Analysts at Goldman pointed to the scale of the boom in a Saturday note: “Revenue at US companies providing AI infrastructure has risen by $400bn since 2022, which at first glance seems to suggest that AI has been a meaningful driver of economic growth recently.”

But official numbers tell a different story.

AI technology has lifted real US economic activity by about $160 billion since 2022, or 0.7% of GDP, the analysts calculated. Yet only around $45 billion, or 0.2% of GDP, of AI-spurred growth has been recorded in official statistics. That leaves roughly $115 billion uncounted, according to the analysts.

That gap highlights the difference between what companies report and what the government measures due to the Commerce Department’s Bureau of Economic Analysis method for calculating growth.

“The measured impact of AI on GDP is likely much smaller because the BEA’s methodology for estimating GDP treats semiconductors as intermediate inputs, which are only counted towards final demand when the products (e.g., consumer laptops) that they enable are sold,” wrote the Goldman analysts.

So, high-performance semiconductors — the chips powering AI training — are classified as intermediate inputs. When they’re imported, the value is deducted from GDP, and their use in building AI systems doesn’t appear as investment.

However, the chips developed in recent years are being used for training and supporting AI models — essentially “building an intangible asset of which the ultimate output value has not been fully capitalized or measured in GDP,” the analysts wrote.

Goldman’s analysts estimated that around $75 billion spent on developing AI models and enterprise solutions in the cloud has not been counted in investment statistics.

New import policies complicated the picture further.

In the first half of 2025, business investment in information-processing equipment appeared to jump, largely because companies rushed to import servers and networking gear ahead of President Donald Trump’s import tariffs.

The trend “probably reflects one-time frontloading ahead of tariffs and thus exaggerates normal AI investment demand,” the analysts wrote.

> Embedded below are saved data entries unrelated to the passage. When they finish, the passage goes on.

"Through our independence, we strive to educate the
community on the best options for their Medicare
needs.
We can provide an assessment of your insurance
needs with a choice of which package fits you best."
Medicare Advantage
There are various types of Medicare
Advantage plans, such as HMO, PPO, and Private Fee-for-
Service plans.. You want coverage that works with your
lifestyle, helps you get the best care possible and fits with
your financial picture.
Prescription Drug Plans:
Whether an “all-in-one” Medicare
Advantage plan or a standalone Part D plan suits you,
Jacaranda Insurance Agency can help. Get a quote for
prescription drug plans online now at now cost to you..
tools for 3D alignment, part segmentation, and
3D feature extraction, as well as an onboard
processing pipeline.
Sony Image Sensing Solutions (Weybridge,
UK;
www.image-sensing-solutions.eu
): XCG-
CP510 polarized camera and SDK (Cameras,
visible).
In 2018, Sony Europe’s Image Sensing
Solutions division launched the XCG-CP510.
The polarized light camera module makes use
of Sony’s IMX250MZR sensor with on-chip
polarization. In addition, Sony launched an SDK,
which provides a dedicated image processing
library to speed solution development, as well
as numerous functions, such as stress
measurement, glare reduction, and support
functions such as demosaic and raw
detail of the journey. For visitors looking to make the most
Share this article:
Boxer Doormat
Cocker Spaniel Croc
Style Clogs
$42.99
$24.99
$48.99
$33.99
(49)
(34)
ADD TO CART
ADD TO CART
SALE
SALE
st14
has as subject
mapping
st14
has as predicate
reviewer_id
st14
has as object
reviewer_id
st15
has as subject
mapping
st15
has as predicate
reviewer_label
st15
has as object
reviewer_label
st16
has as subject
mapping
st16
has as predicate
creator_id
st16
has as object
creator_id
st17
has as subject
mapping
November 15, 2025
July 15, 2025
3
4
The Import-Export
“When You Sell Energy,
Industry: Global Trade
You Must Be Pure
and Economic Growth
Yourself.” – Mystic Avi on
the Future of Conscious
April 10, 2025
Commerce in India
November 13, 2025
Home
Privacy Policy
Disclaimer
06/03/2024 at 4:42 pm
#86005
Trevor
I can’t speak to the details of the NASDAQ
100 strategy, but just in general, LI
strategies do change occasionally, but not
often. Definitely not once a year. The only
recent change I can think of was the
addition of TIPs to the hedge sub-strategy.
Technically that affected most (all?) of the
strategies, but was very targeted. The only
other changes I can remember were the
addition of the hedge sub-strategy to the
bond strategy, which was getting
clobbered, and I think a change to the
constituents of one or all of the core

Because imports are subtracted from GDP, the investment boost was partly offset.

AI’s impact is hard to pin down in other important indicators. Companies, too, are struggling to show it in their bottom lines.

While a record share of S&P 500 firms mentioned AI on earnings calls in the second quarter of the year, “the share of companies quantifying the impact of AI on earnings today remains limited,” according to a separate report from Goldman Sachs earlier this month.